Exercise instructions> Could you pull the text lines from each of these records and reproduce them word for word, leaving out the pictures?

Material provided>
════════
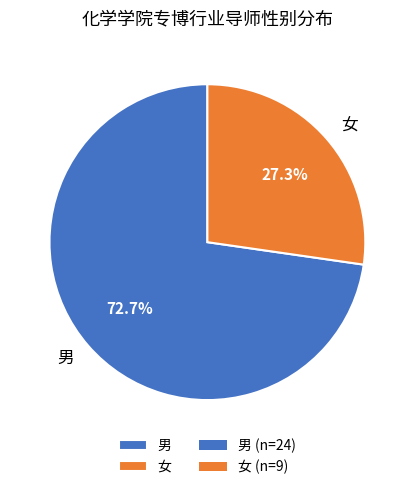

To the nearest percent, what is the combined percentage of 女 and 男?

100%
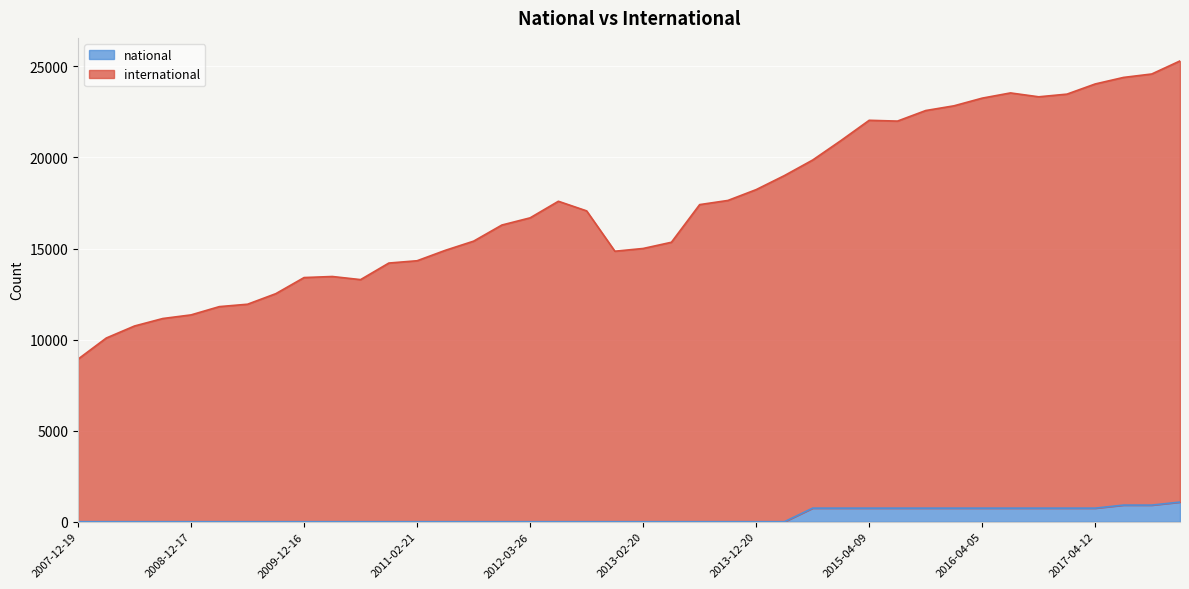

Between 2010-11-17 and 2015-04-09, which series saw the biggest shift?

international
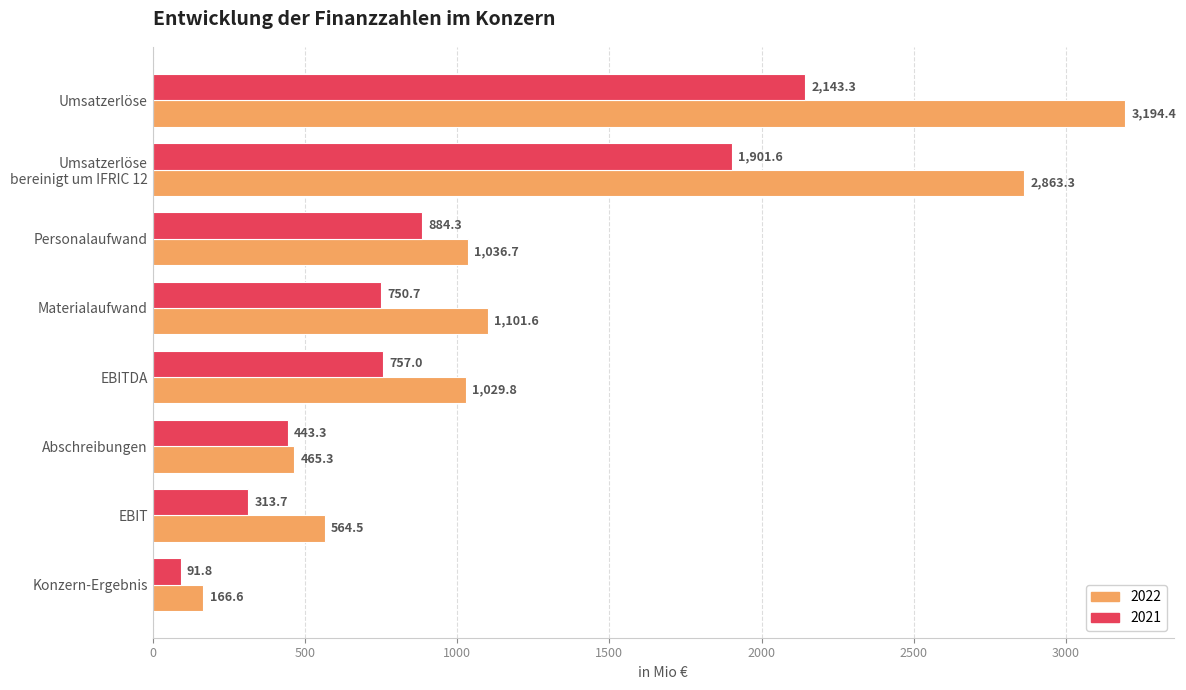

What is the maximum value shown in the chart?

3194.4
════════
The answer>
To the nearest percent, what is the combined percentage of 女 and 男?

100%

Between 2010-11-17 and 2015-04-09, which series saw the biggest shift?

international

What is the maximum value shown in the chart?

3194.4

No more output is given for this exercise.